Statistical analysis

Behavioral data were analyzed using paired t-test and one-way analysis of variance (ANOVA) and comparison
between groups in the molecular studies was made by one-way ANOVA followed by post hoc Tukey’s test. Statistical
analyses were performed using 16th version of SPSS and P<0.05 was accepted as statistically significance. All data
are presented as the mean ± standard error of the mean (SEM).

Results

Intranasal insulin treatment attenuated working memory impairment induced by repeated MA administration.

We proceeded to evaluate the consequences of repeated MA administration on alternation behavior using the Y maze,
a task dependent on hippocampus integrity. As represented in Fig. 2A, one-way ANOVA analysis revealed that MA-
treated animals showed a significant decrease in the spontaneous alternation behavior compared with control group [F
(3, 36) = 16.045, p<0.001], indicating working memory impairment. Interestingly, it was observed that IN insulin
treatment significantly increased spontaneous alternation behavior compared with MA-treated animals (p<0.05). No
significant difference was detected in this parameter following only insulin treatment compared with control group.

Given information:
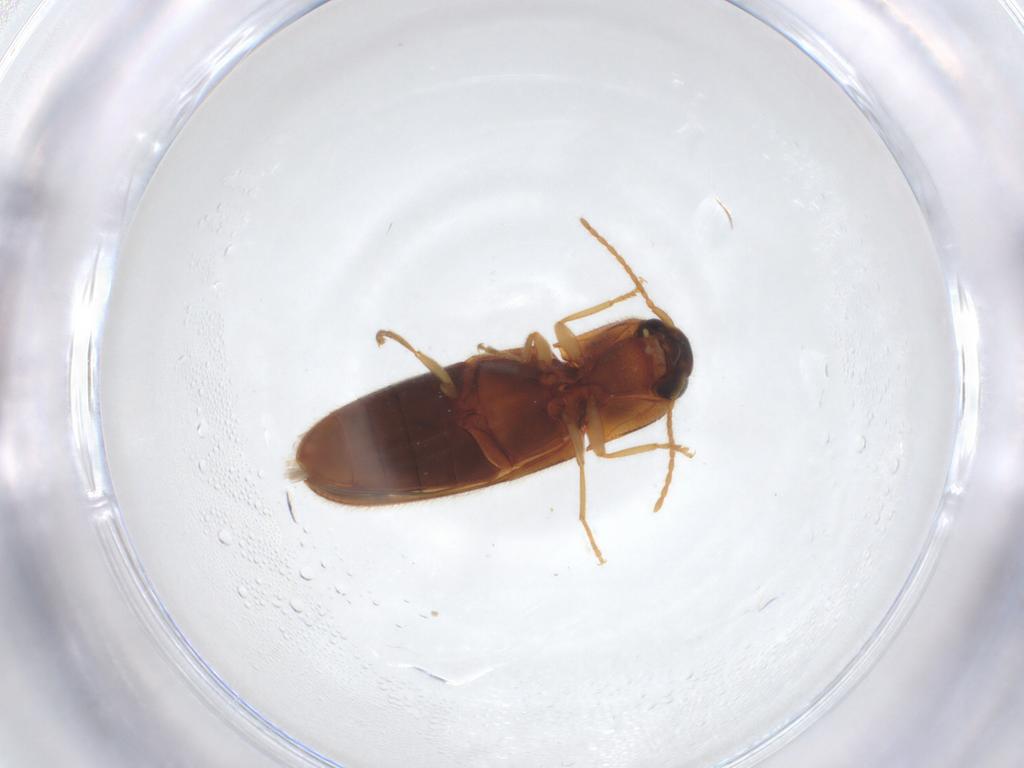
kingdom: Animalia
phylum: Arthropoda
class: Insecta
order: Coleoptera
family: Elateridae
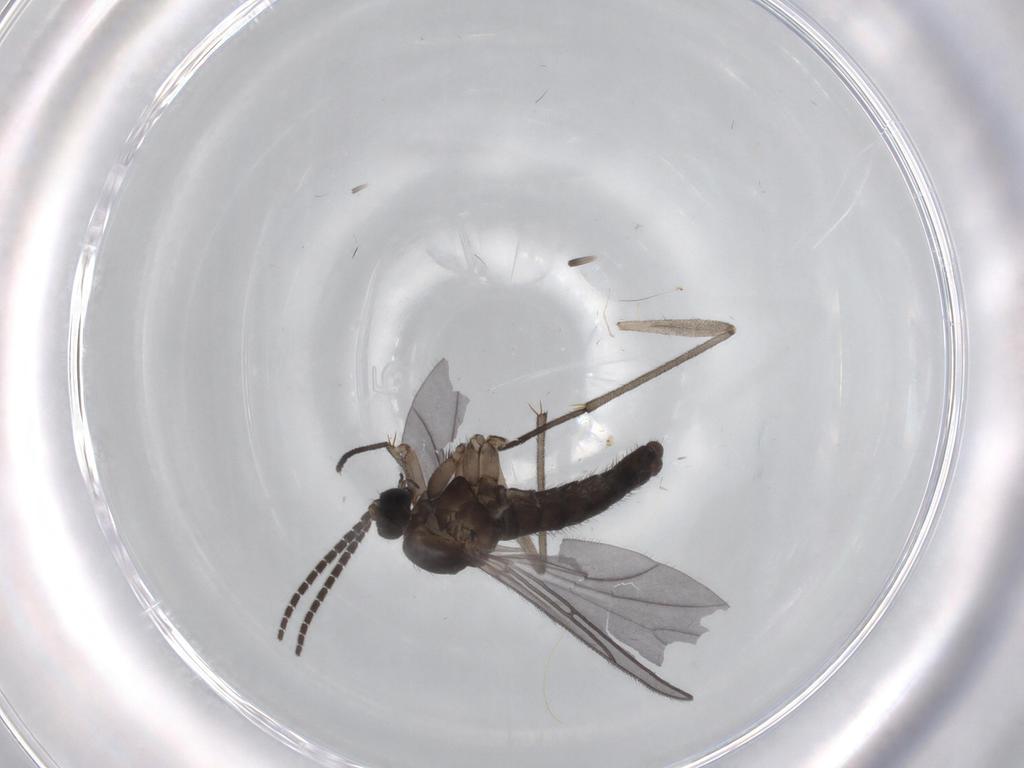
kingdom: Animalia
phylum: Arthropoda
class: Insecta
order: Diptera
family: Sciaridae
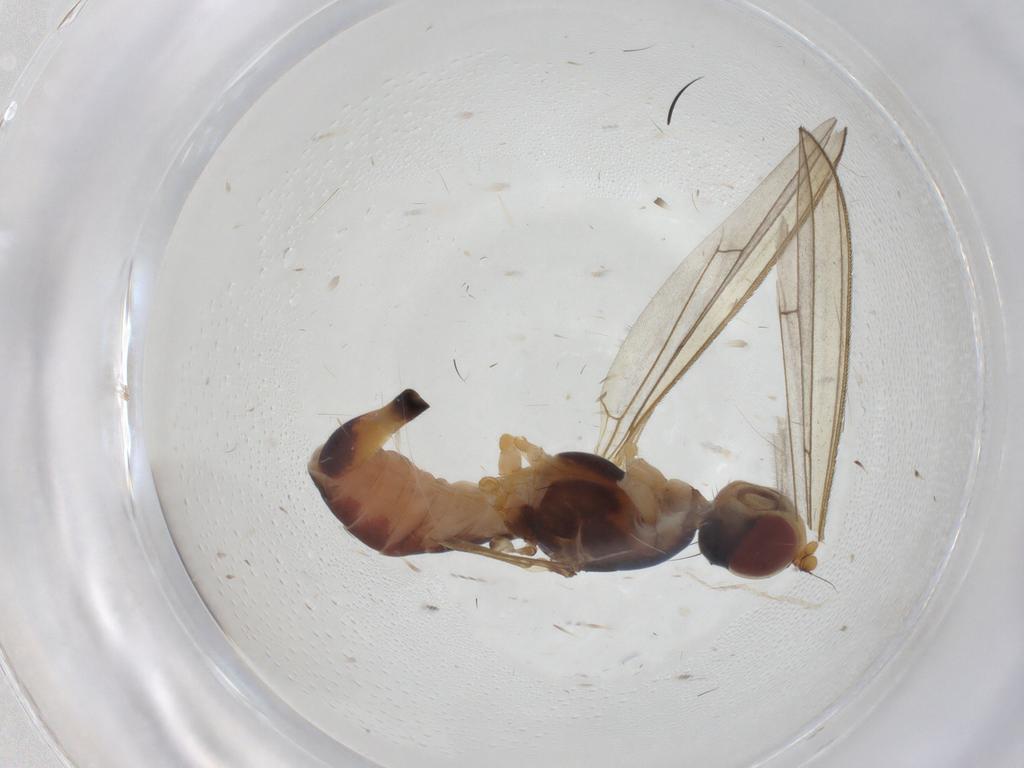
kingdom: Animalia
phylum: Arthropoda
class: Insecta
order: Diptera
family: Micropezidae
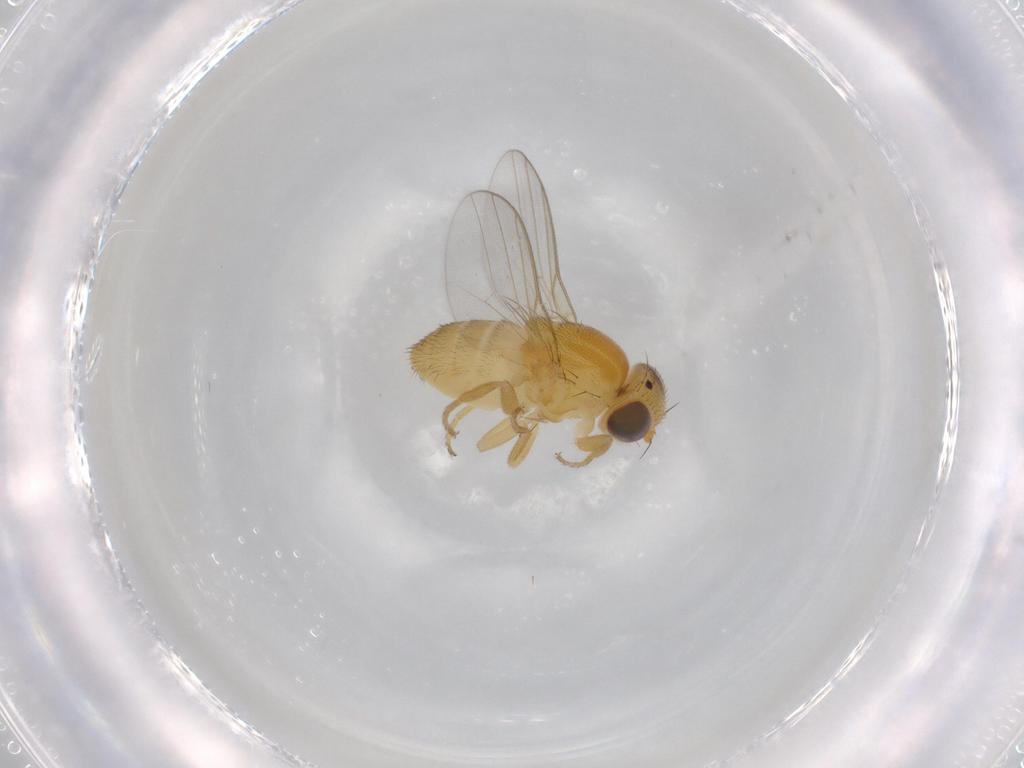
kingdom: Animalia
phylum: Arthropoda
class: Insecta
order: Diptera
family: Chloropidae
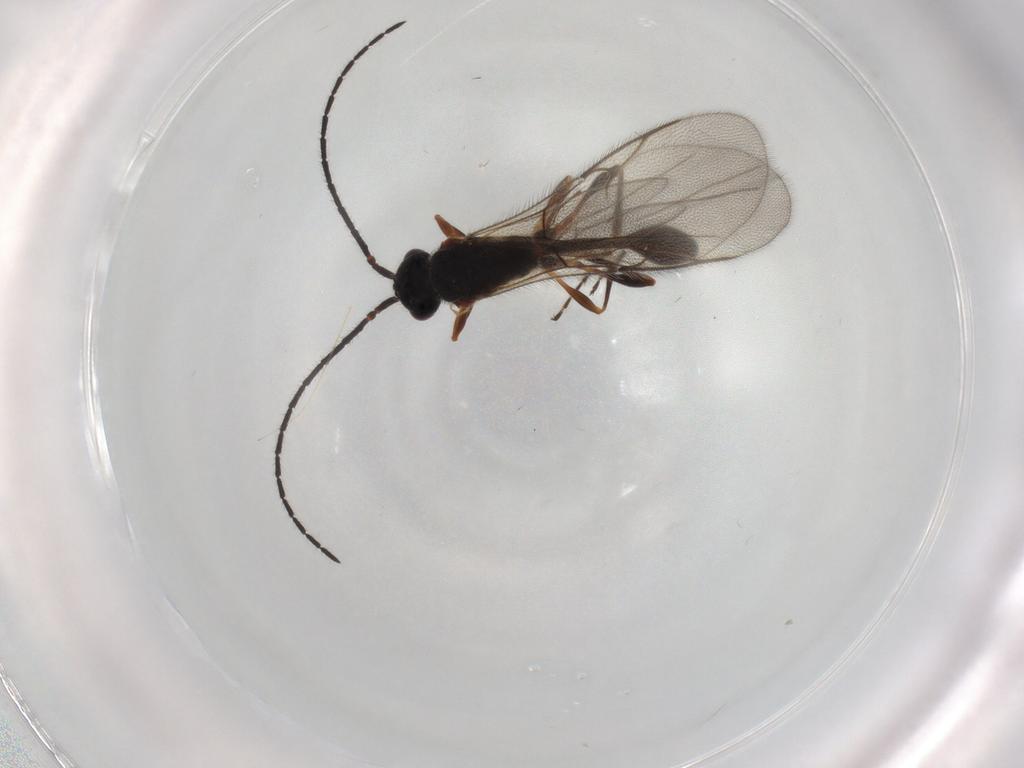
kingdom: Animalia
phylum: Arthropoda
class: Insecta
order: Hymenoptera
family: Diapriidae
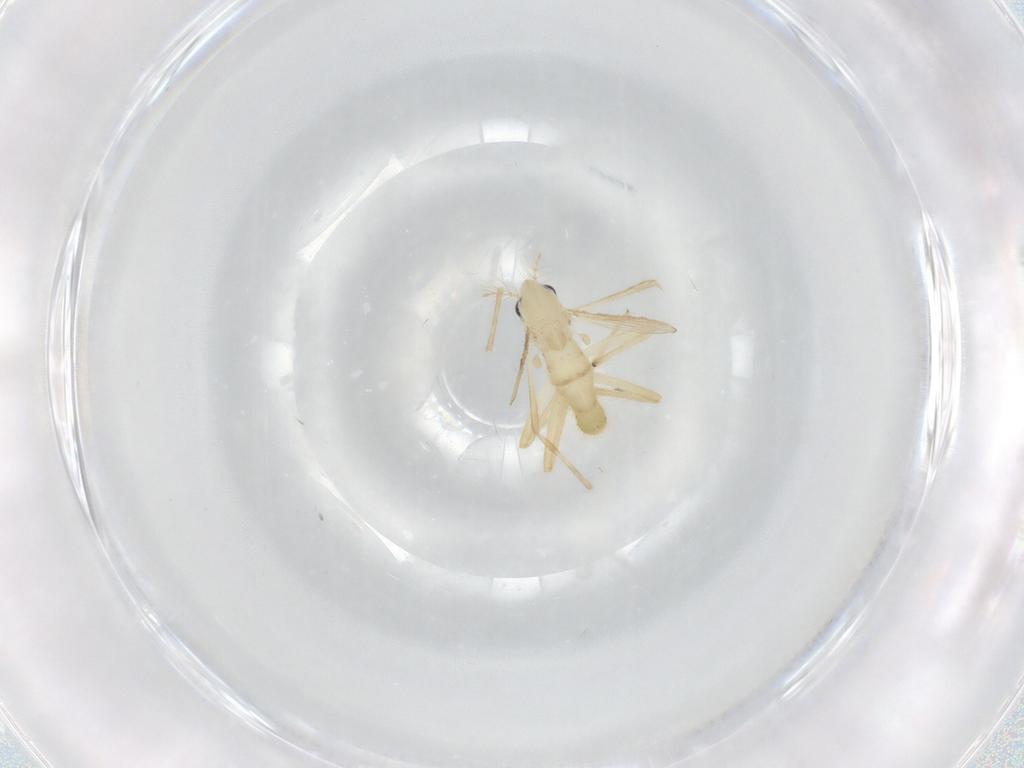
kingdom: Animalia
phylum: Arthropoda
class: Insecta
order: Diptera
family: Chironomidae
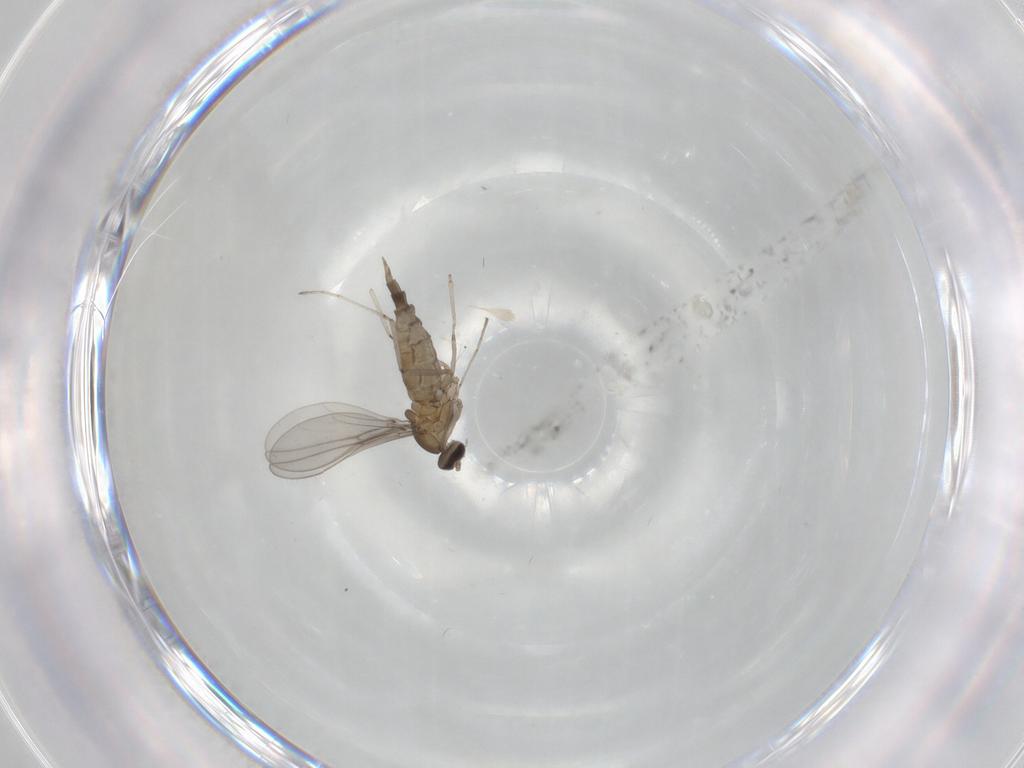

What to work on:
[a] In the passage on intranasal insulin and working memory, reproduce the stretch from "Intranasal insulin treatment" through "with control group.".
[b] Answer these questions from the passage on intranasal insulin and working memory:
(i) Which version of SPSS was used for the statistical analyses?
(ii) What maze was used to evaluate alternation behavior?
(iii) Which post hoc test followed one-way ANOVA in the molecular studies?
[c] Extend the passage on intranasal insulin and working memory from where it stops.

Answers by task:
[a]
Intranasal insulin treatment attenuated working memory impairment induced by repeated MA administration.

We proceeded to evaluate the consequences of repeated MA administration on alternation behavior using the Y maze,
a task dependent on hippocampus integrity. As represented in Fig. 2A, one-way ANOVA analysis revealed that MA-
treated animals showed a significant decrease in the spontaneous alternation behavior compared with control group [F
(3, 36) = 16.045, p<0.001], indicating working memory impairment. Interestingly, it was observed that IN insulin
treatment significantly increased spontaneous alternation behavior compared with MA-treated animals (p<0.05). No
significant difference was detected in this parameter following only insulin treatment compared with control group.

[b]
(i) The 16th version.
(ii) The Y maze.
(iii) Tukey's test.

[c]
Moreover, drugs-induced locomotion alterations, which may affect alternation rates, were evaluated by counting the
total number of entries in the Y maze arms during the 8 min trial. However, all the animals showed equal locomotor
activity [F (3, 36) = 1.318, p>0.05] (Fig. 2B). It is necessary to mention that 30-40 min after IN insulin delivery (because
it takes about 10–20 min for insulin to reach into the rat brain via intranasal delivery (Dahl and Mygind, 1998)), blood
glucose was measured by tail sampling. Measurement of blood glucose was performed with Accu-Chek Go (Roche)
glucometer and the results showed that IN insulin treatment did not change the peripheral glucose levels (Data not
shown).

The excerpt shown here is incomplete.